Case: Financial Technology Company
This client reported having varied success with learning from incidents in the past and that challenges in responding to incidents could be helped by better post-incident analysis and debriefing facilitation. They suspected too much attention was given to localized “fixes” and not enough to how the teams coordinated and responded to incidents as they arise.
They struggled to make meaningful use of post-incident reviews and the group meetings were reported to have a “due diligence” or “checklist” character to them, resulting in poor attendance and very little insight generated.

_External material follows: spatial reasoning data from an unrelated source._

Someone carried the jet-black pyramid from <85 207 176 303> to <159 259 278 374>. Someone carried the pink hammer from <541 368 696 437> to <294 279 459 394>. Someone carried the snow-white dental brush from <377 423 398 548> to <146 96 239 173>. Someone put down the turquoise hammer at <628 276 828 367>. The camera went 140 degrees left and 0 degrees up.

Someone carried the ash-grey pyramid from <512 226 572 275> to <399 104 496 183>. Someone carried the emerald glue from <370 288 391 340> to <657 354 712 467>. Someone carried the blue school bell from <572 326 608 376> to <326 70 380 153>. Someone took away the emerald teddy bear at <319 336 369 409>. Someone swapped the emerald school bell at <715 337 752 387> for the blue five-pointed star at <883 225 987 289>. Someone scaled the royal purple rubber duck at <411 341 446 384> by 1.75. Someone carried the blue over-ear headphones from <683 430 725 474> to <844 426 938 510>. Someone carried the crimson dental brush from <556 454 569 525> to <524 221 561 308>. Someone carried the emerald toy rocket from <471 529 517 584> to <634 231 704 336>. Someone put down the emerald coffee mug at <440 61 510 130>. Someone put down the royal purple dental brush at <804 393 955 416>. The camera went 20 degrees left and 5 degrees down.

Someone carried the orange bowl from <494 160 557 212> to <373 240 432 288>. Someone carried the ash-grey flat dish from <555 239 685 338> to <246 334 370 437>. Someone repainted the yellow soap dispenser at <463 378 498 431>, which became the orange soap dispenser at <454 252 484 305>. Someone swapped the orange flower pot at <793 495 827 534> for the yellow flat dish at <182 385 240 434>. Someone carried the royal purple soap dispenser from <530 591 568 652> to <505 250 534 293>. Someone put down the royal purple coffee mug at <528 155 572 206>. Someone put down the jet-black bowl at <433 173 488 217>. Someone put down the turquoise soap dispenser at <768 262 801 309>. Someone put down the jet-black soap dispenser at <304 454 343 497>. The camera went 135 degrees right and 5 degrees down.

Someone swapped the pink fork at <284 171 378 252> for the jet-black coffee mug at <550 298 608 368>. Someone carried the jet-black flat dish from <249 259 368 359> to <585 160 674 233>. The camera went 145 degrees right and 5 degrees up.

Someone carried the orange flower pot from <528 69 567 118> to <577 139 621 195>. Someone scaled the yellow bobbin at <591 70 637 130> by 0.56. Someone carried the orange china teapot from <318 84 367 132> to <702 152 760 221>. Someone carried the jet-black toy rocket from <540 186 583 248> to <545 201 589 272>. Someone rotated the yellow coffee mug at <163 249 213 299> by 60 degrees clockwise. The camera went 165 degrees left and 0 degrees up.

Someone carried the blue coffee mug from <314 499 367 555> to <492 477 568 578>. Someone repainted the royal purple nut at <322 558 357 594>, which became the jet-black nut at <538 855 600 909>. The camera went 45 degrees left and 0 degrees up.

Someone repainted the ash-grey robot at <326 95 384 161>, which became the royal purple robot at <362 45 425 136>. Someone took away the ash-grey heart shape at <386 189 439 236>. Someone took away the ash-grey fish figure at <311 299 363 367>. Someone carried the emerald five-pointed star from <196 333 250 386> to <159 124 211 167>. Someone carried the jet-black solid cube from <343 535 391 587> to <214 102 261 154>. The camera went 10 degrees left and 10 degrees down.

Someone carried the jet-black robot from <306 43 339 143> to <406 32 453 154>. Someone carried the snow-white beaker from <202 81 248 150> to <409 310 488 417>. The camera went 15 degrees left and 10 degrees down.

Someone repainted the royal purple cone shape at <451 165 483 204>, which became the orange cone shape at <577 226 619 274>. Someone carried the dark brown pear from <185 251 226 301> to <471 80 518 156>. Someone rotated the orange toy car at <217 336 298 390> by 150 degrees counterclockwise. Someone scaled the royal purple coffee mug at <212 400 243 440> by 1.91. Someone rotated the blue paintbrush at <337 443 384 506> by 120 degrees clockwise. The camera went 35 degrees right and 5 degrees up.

As part of an initial assessment, our findings included:
- Previous success with post-incident debriefings ended when a key internal advocate and skilled facilitator-analyst left the company. Veteran staff remembered how valuable well-executed facilitation and analysis once was, new hires don’t. This gap in perception was growing when they engaged us.
- Engineering leadership was frustrated that something that appeared to work well (post-incident review) no longer did and had their attention on managing external stakeholder expectations when incidents arose. This resulted in a vicious cycle of reacting to incidents, rather than building expertise to extract value out of the events to fuel proactive work.
Recommendations
- To identify a small group of enthusiastic engineers for training and coaching in Incident Analysis led by ACL staff. Fundamentals of event reconstruction, interviewing techniques using the Critical Decision Method, and accident investigation concepts are covered.
- An initial cadence of shadowing and follow-up evaluation for this group is set up, and ACL staff gives coaching/feedback on interviewing, prep, and analysis topics.
Markers of progress
- Post-incident review meetings are now “standing room only” events and are eagerly anticipated across both engineering and customer support staff.
- Engineers report that they attend these events and take notes because they “can learn things there that they can’t learn elsewhere.”
- Engineers who have been trained in incident analysis are now seen as critical resources. Group debriefings and other post-incident meertings are now scheduled around their availability.
- Engineers insist that post-incident debriefings need to be separated from the creation of follow-up action-items, which then takes place in a separate meeting days later to allow for “soak” time. Note: this was unanticipated, but is a strong indication that they’re taking deep learning seriously. Light feedback appears to indicate that ‘remediation’ or follow-up items are seen as being more valuable due to this.